Однако неверно было бы видеть в этом надындивидуальном типе только результат синтеза объективных впечатлений, некую усредненную величину (да и точно ли существует этот «усредненный» грузин — как «усредненный» русский или «усредненный» француз?). В том-то и дело, что здесь обнаружился не взгляд трезвого наблюдателя со стороны, цепко схватывающего характерность, распространенность, но самопредставление, некий самовзгляд грузинского народа, воплощение традиционных, издавна сложившихся стереотипов красоты, прекрасного (то есть полноценного) человека. Или еще точнее: стереотипов красоты, сложившихся именно в Тифлисе, именно в той среде, в которой существовал художник, пристрастия которой он разделял.

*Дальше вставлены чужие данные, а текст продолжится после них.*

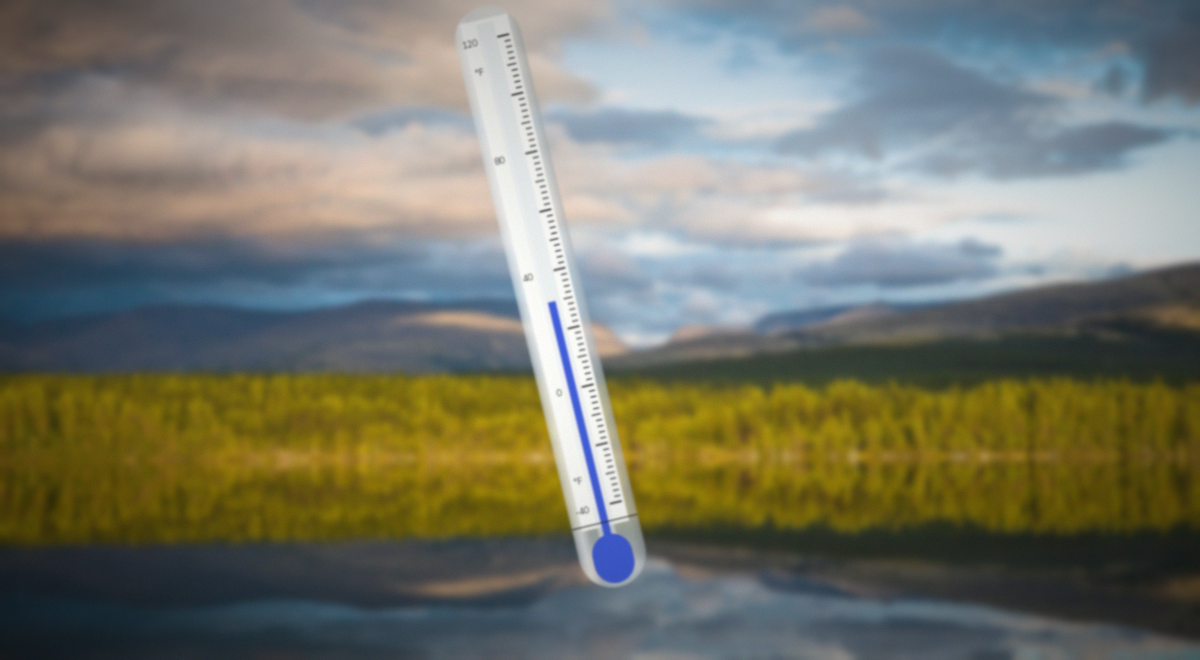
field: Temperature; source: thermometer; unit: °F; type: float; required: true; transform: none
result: 30 °F
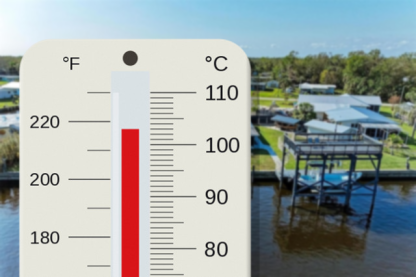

Не учитывая это, мы рискуем кое-что истолковать превратно. Нам трудно было бы понять, почему во внешности его персонажей так явно преобладает некая «средневосточная» типажность: черные густые брови, черные большие глаза и мягкая округлость черт. Ведь вопреки распространенному заблуждению среди грузин преобладают не брюнеты, а шатены, а в Западной Грузии немало светловолосых. Но Тифлис был в значительной своей части населен армянами, азербайджанцами, и наиболее распространенный этнический тип и связанные с ним представления о красоте тут были немного иными. Наконец, нельзя забывать о сильном и давнем воздействии на Тифлис иранской культуры и ее вкусовых норм («Чтоб хорошая была красавица! Чтобы брови были черные и очи большие, как маслины», — поучал гоголевский Персиянин несчастного Пискарева).